READING TEXT

336 S.W.2d 571 | Ky. Ct. App. | 1959
Lead Opinion
Appellants, Arcadia Realty Foundation, Inc., Walton Realty Foundation, Inc., and Gileen Realty Foundation, Inc., instituted this action against appellees, members of the Board of Tax Supervisors of Jefferson County for 1956, Tax Commissioner and County Judge of said County, Department of Revenue and Commissioner of Revenue of the Commonwealth, Director of Finance for the City of Louisville, and Superintendent of Public Instruction of said city, for a declaratory adjudication that three housing projects owned by appellants in Louisville were on January 1, 1956, exempt under § 170 of the Constitution of Kentucky from ad valorem taxation. This appeal is from a judgment that such properties were not exempt, and the following facts are presented.
Pursuant to and in conformity with the National Housing Act, 12 U.S.C.A. § 1701 et seq., H. G. Whittenberg, a Louisville contractor, and members of his family organized three private corporations in 1950, under Chapter 271 of Kentucky Revised Statutes, named Arcadia Realty Company, Walton Realty Company and Gileen Realty Company. These corporations were empowered to procure contracts of mortgage insurance under the provisions of said Act, to obtain construction loans from financial institutions by virtue of contracts of mortgage insurance, to apply the proceeds of such loans to constructing and furnishing rental housing projects, and to operate them. The Whittenbergs subscribed for the common stock of the corporations and, pursuant to the requirements of the Act, preferred stock therei.-a was issued to the Federal Housing Commissioner. As a preferred stockholder the Commissioner controlled the rental schedules of the corporations and exercised broad powers which are ordinarily vested in the officers, directors, and stockholders of private corporations. The rental schedules were to be determined by FHA formula designed to secure rentals sufficient to pay mortgage principal and interest; to meet operating expenses, including taxes; and to provide reserves for depreciation and replacement of refrigerators, stoves, water heaters, etc., in the buildings. In short, there was little, if anything, that the corporations could do in connection with the management and operation of the proposed projects without the consent and approval of the Commissioner. Such organizations are commonly known in financial circles as “FHA corporations.”
The Whittenbergs subscribed for common stock of the par value of $52,300 in the corporations, but later by amendment to their Articles they had the par value of such stock reduced from $100 to $10 per share, and actually paid to the corporations a total of $5,230 for such stock.
Certain lots of land upon which the proposed projects were to be constructed were conveyed to the respective corporations by deeds dated June 9, 1950.
On June 20, 1950, the three corporations obtained separate loans which aggregated the sum of $2,419,200 from the First National Bank of Louisville, evidenced by their separate notes bearing interest at 4%, and secured by mortgages on the lots that had been conveyed to them. The Arcadia note, with interest from its date, was payable in monthly installments of $5,749.33; the Walton note, with similar interest, was payable in monthly installments of $2,361.-33; and the Gileen note was payable, with similar interest, in monthly installments of $2,977.33. Payment of such notes was-guaranteed by FHA. In 1951 the bank assigned the notes and mortgages to New England Mutual Life Insurance Company of Boston, Massachusetts.

DATA SHOWN
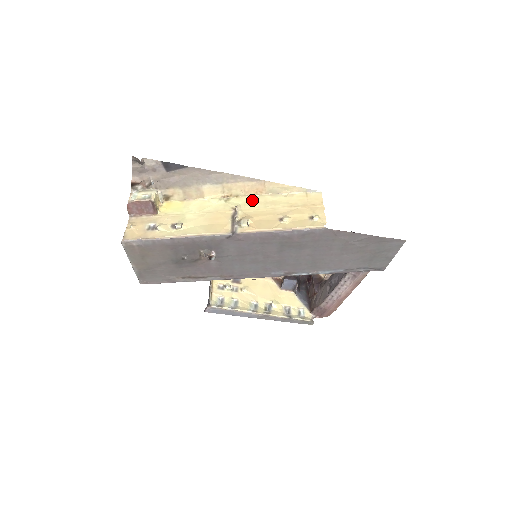
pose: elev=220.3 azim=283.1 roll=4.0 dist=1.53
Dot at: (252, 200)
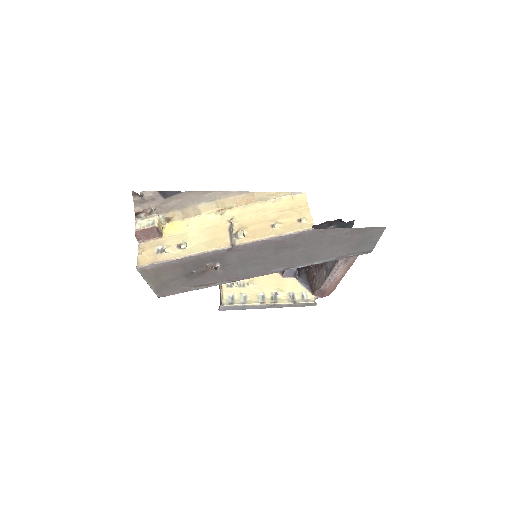
Dot at: (244, 210)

WRITTEN TASK A
Decide whether each statement below agrees with the court opinion. (i) The three corporations were organized in 1950 under Chapter 271 of Kentucky Revised Statutes. (ii) The loans to the corporations came from New England Mutual Life Insurance Company. (iii) The Whittenbergs paid $52,300 for their common stock. For each, answer yes or no and quote the words of the opinion that settle it.
WRITTEN TASK B
Reproduce the court opinion from "The Whittenbergs subscribed for common" to "June 9, 1950.", substituting "instruments" for "deeds".
WRITTEN TASK C
Extend the court opinion on the tax exemption of the three housing projects, picking up after its final sentence.

REPLY A
(i) Yes: "organized three private corporations in 1950, under Chapter 271 of Kentucky Revised Statutes"
(ii) No: "obtained separate loans which aggregated the sum of $2,419,200 from the First National Bank of Louisville"
(iii) No: "actually paid to the corporations a total of $5,230 for such stock"

REPLY B
The Whittenbergs subscribed for common stock of the par value of $52,300 in the corporations, but later by amendment to their Articles they had the par value of such stock reduced from $100 to $10 per share, and actually paid to the corporations a total of $5,230 for such stock.
Certain lots of land upon which the proposed projects were to be constructed were conveyed to the respective corporations by instruments dated June 9, 1950.

REPLY C
On December 29, 1955, the Whittenbergs and Georgetown College executed a writing, denominated a contract, which recited that by agreement between the parties the Whittenbergs did thereby “sell and.convey” to Georgetown College all their shares of common stock in Arcadia Realty Company, Walton Realty Company and Gileen Realty Company for $934,722; that $80,000 thereof was to be paid on or before December 31, 1955; and that Georgetown College would execute a note for the remaining $854,722 of the purchase price, payable in the following manner: $232,000 on or before January 31, 1956, and the balance in monthly installments of $6,000 each, commencing on February 1, 1956, with interest thereon at 4½% Per annum from their due date, with the proviso that if ad valorem taxes had to be paid on the housing projects, then the $6,000 payments would be proportionately reduced. It was further provided in -the “contract” that the payment of such purchase price and note was not to be a general obligation of Georgetown College, but was' to be satisfied only out of the income from -the housing propérties of the three corporations, subject to the prior obligations of the corporations on the mortgage notes and to the Federal Housing Commissioner.
The writing provided for Georgetown College filing amended articles of incorporation for each of the corporations, changing their names to Arcadia Reálty Foundation, Inc., Walton Realty Foundation, Inc., and Gileen Realty Foundation, Inc., and Changing their status 'to that of charitable or educational institutions under the provisions of Chapter 273 of Kentucky Revised Statutes, with authority to acquire property and to hold, maintain, improve and operate same “for the sole benefit of Georgetown College.” It also provided that the amended articles would authorize the performance o'f all previously created obligations of the corporations to'the insurance company and Federal Housing Commissioner under the provision of the National Housing Act, and that under such amended articles the Commissioner should possess the same privileges and prerogatives he previously had through Ae ownership of preferred stock. In addition to requiring, such amended articles to preserve the status of FHA, the instrument reserved to the Whittenbergs the control over the income and operations of the corporate properties until the indebtedness to them was paid in full, by providing: (1) that the Whitten-bergs could designate the manager and rental agent of the properties; (2) that all rentals and monies of the corporations were to be kept in a separate account with the Louisville Trust Company; (3) that Georgetown College could not accumulate or expend any of the monies of the corporations for its own purposes or benefit; and (4) that it was the intention of the parties that none of the receipts of the apartment projects should be mingled with other funds of. Georgetown College.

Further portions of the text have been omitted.